··· Entries supplied
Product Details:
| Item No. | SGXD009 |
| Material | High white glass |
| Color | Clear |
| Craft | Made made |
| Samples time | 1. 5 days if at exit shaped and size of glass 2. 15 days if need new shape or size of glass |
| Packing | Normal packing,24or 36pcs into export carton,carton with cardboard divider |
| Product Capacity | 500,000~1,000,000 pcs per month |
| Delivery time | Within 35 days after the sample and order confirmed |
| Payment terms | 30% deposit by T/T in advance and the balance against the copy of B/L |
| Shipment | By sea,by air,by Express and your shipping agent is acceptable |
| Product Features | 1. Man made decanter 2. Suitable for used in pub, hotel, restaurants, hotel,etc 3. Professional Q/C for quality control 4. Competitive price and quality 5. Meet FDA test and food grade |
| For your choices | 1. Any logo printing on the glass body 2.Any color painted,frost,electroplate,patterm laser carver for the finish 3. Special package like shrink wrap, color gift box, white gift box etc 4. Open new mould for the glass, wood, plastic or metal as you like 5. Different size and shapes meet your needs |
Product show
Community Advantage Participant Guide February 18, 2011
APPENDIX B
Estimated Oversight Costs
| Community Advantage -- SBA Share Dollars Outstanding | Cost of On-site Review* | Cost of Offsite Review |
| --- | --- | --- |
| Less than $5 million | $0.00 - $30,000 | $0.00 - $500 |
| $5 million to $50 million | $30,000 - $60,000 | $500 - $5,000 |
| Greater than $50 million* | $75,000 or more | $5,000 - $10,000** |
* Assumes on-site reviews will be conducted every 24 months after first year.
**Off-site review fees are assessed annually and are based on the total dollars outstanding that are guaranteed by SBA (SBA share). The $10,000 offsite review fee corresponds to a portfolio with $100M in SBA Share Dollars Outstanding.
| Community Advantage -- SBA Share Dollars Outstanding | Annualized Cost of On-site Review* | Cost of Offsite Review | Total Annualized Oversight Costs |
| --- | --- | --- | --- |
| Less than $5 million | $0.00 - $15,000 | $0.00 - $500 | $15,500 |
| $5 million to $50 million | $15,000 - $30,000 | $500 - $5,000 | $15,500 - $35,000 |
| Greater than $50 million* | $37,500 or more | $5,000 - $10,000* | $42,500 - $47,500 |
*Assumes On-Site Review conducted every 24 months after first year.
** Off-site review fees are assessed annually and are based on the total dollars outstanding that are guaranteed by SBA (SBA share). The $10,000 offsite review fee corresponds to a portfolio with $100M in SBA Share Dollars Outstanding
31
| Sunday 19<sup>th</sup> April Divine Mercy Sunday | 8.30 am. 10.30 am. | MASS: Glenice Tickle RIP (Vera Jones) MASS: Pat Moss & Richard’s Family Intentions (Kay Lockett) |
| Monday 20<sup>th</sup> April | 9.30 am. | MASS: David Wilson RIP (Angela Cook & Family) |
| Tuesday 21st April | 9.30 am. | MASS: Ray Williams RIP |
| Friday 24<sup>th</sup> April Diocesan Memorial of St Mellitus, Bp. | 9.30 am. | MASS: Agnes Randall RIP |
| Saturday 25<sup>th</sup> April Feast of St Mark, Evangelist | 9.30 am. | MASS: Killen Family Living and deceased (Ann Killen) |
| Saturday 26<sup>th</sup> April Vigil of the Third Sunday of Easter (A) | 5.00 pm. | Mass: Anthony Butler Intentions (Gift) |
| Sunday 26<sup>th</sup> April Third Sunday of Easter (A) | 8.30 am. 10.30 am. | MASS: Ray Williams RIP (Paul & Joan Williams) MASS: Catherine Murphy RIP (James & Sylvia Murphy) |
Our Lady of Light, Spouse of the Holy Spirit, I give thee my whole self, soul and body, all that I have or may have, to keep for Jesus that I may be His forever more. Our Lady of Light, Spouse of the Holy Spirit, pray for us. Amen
······
Directions.
Give the records again, exactly as they appear.

Problem solution.
Product Details:
| Item No. | SGXD009 |
| Material | High white glass |
| Color | Clear |
| Craft | Made made |
| Samples time | 1. 5 days if at exit shaped and size of glass 2. 15 days if need new shape or size of glass |
| Packing | Normal packing,24or 36pcs into export carton,carton with cardboard divider |
| Product Capacity | 500,000~1,000,000 pcs per month |
| Delivery time | Within 35 days after the sample and order confirmed |
| Payment terms | 30% deposit by T/T in advance and the balance against the copy of B/L |
| Shipment | By sea,by air,by Express and your shipping agent is acceptable |
| Product Features | 1. Man made decanter 2. Suitable for used in pub, hotel, restaurants, hotel,etc 3. Professional Q/C for quality control 4. Competitive price and quality 5. Meet FDA test and food grade |
| For your choices | 1. Any logo printing on the glass body 2.Any color painted,frost,electroplate,patterm laser carver for the finish 3. Special package like shrink wrap, color gift box, white gift box etc 4. Open new mould for the glass, wood, plastic or metal as you like 5. Different size and shapes meet your needs |
Product show
Community Advantage Participant Guide February 18, 2011
APPENDIX B
Estimated Oversight Costs
| Community Advantage -- SBA Share Dollars Outstanding | Cost of On-site Review* | Cost of Offsite Review |
| --- | --- | --- |
| Less than $5 million | $0.00 - $30,000 | $0.00 - $500 |
| $5 million to $50 million | $30,000 - $60,000 | $500 - $5,000 |
| Greater than $50 million* | $75,000 or more | $5,000 - $10,000** |
* Assumes on-site reviews will be conducted every 24 months after first year.
**Off-site review fees are assessed annually and are based on the total dollars outstanding that are guaranteed by SBA (SBA share). The $10,000 offsite review fee corresponds to a portfolio with $100M in SBA Share Dollars Outstanding.
| Community Advantage -- SBA Share Dollars Outstanding | Annualized Cost of On-site Review* | Cost of Offsite Review | Total Annualized Oversight Costs |
| --- | --- | --- | --- |
| Less than $5 million | $0.00 - $15,000 | $0.00 - $500 | $15,500 |
| $5 million to $50 million | $15,000 - $30,000 | $500 - $5,000 | $15,500 - $35,000 |
| Greater than $50 million* | $37,500 or more | $5,000 - $10,000* | $42,500 - $47,500 |
*Assumes On-Site Review conducted every 24 months after first year.
** Off-site review fees are assessed annually and are based on the total dollars outstanding that are guaranteed by SBA (SBA share). The $10,000 offsite review fee corresponds to a portfolio with $100M in SBA Share Dollars Outstanding
31
| Sunday 19<sup>th</sup> April Divine Mercy Sunday | 8.30 am. 10.30 am. | MASS: Glenice Tickle RIP (Vera Jones) MASS: Pat Moss & Richard’s Family Intentions (Kay Lockett) |
| Monday 20<sup>th</sup> April | 9.30 am. | MASS: David Wilson RIP (Angela Cook & Family) |
| Tuesday 21st April | 9.30 am. | MASS: Ray Williams RIP |
| Friday 24<sup>th</sup> April Diocesan Memorial of St Mellitus, Bp. | 9.30 am. | MASS: Agnes Randall RIP |
| Saturday 25<sup>th</sup> April Feast of St Mark, Evangelist | 9.30 am. | MASS: Killen Family Living and deceased (Ann Killen) |
| Saturday 26<sup>th</sup> April Vigil of the Third Sunday of Easter (A) | 5.00 pm. | Mass: Anthony Butler Intentions (Gift) |
| Sunday 26<sup>th</sup> April Third Sunday of Easter (A) | 8.30 am. 10.30 am. | MASS: Ray Williams RIP (Paul & Joan Williams) MASS: Catherine Murphy RIP (James & Sylvia Murphy) |
Our Lady of Light, Spouse of the Holy Spirit, I give thee my whole self, soul and body, all that I have or may have, to keep for Jesus that I may be His forever more. Our Lady of Light, Spouse of the Holy Spirit, pray for us. Amen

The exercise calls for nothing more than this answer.